There's rarely time to write about every cool science-y story that comes our way. So this year, we're once again running a special Twelve Days of Christmas series of posts, highlighting one science story that fell through the cracks each day, from December 25 through January 5. Today: Azteca ant formations show evidence of Turing patterns.

Azteca ants build their nests in shade trees, and it's relatively common to find other nests in trees nearby. But these clusters of ant nests are often separated by large sections of shade trees where there are no nests at all. A December overview paper in BioScience by scientists at the University of Michigan argued that there is now substantial evidence that this unusual clustering is the result of self-organizing behavior of the ants-not external factors like temperature or moisture. In fact, the mechanism at work is strikingly similar to a process described by the late Alan Turing in a seminal 1952 paper.

Turing was attempting to understand how natural, nonrandom patterns emerge (like a zebra's stripes), and he focused on chemicals known as morphogens. He devised a mechanism involving the interaction between an activator chemical and an inhibitor chemical that diffuse throughout a system, much like gas atoms will do in an enclosed box. The BioScience paper draws an analogy to injecting a drop of black ink into a beaker of water. Normally this would stabilize a system: the water would gradually turn a uniform gray. But if the inhibitor diffuses at a faster rate than the activator, the process is destabilized. That mechanism will produce a so-called "Turing pattern:" spots, stripes, or, when applied to an ecological system, clusters of ant nests.

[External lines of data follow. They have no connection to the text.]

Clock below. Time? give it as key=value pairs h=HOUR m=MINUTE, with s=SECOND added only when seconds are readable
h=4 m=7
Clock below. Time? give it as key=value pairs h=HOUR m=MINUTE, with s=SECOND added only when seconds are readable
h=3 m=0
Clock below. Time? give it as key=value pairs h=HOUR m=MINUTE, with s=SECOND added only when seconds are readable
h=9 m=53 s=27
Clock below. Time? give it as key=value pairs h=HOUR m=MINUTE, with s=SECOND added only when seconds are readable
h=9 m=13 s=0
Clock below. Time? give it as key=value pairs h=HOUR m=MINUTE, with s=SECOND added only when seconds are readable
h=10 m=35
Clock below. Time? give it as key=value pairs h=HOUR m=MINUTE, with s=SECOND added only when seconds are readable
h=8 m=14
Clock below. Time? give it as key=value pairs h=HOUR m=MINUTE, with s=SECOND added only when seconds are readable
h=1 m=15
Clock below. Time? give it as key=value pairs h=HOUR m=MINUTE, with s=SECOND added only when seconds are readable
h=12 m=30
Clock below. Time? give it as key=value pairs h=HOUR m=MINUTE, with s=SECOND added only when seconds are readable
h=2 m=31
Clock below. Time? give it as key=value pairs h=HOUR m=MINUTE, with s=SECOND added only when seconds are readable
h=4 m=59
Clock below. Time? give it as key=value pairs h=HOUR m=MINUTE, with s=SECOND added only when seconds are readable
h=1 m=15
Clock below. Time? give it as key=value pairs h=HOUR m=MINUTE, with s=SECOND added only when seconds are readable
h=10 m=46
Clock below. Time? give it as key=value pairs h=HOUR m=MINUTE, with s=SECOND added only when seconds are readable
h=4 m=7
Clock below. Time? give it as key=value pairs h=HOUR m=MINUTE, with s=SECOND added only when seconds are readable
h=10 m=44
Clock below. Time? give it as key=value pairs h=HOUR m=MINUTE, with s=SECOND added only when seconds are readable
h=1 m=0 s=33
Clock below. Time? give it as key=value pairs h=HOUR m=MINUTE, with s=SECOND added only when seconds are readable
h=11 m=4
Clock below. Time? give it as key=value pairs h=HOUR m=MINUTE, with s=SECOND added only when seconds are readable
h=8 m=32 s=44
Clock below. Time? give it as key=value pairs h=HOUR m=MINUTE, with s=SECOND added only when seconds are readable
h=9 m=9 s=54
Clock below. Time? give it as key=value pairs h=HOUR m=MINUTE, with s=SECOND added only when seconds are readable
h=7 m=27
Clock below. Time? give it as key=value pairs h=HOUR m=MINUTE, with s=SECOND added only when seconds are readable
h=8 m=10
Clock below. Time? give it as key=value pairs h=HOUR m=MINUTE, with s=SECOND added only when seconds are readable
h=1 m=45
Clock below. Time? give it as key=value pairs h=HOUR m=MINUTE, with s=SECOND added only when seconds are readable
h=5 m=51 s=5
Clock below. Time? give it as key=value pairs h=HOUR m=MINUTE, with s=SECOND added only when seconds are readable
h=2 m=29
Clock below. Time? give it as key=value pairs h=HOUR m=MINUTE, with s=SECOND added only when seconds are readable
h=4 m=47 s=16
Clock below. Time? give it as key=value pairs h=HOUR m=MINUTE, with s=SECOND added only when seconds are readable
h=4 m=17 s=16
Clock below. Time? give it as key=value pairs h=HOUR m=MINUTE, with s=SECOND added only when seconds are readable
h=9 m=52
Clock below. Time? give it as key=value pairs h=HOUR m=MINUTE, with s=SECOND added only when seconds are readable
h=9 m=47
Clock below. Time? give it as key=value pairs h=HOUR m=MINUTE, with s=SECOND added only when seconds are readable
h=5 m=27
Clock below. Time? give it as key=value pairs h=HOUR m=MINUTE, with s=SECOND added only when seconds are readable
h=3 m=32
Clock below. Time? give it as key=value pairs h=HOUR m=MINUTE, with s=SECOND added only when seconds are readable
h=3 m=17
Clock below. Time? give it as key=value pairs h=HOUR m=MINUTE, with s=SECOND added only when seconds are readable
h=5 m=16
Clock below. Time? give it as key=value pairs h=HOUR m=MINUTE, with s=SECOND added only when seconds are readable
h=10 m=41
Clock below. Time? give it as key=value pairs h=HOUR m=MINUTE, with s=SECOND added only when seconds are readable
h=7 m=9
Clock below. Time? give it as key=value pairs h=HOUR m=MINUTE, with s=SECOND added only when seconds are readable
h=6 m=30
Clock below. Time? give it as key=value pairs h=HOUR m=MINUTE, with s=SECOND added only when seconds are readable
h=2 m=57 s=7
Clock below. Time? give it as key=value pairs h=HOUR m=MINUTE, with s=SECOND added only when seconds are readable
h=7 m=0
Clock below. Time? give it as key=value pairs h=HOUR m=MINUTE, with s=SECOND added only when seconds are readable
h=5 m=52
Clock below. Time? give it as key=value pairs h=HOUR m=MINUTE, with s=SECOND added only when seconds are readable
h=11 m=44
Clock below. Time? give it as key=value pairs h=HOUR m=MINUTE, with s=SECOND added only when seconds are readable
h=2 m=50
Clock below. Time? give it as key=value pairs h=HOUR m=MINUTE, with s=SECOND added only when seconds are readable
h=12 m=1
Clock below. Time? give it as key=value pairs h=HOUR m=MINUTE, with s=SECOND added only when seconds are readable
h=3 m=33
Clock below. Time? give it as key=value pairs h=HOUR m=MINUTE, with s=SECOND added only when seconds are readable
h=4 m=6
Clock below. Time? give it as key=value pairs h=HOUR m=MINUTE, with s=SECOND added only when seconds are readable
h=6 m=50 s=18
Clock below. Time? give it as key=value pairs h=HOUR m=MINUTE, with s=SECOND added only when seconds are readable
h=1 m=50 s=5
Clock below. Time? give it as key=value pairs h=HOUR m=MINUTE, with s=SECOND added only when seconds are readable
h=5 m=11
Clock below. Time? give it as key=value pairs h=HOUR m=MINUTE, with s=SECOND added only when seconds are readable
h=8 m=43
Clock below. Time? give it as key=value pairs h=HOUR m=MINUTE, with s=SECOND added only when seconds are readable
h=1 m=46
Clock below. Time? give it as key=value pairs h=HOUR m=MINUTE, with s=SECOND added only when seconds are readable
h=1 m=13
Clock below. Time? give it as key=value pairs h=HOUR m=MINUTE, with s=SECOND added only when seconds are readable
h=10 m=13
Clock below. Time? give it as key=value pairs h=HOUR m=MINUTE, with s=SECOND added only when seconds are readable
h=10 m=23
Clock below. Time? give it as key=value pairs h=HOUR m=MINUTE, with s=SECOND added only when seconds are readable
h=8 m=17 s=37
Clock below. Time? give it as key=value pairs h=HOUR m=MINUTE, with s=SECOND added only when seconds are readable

The authors of the BioScience paper write:

The basic idea is that the activating chemical starts the reaction at a specific point in the space but begins its diffusion away from that point immediately... The repressive chemical is eventually produced by the reaction and cancels the effect of the activator but, because it diffuses at a rate that is greater than that of the activating chemical, it eventually occupies a space where the activator had not yet arrived, therefore canceling the effect of the activator at that point.

So you get spots, like on a leopard, or stripes, like on a tiger.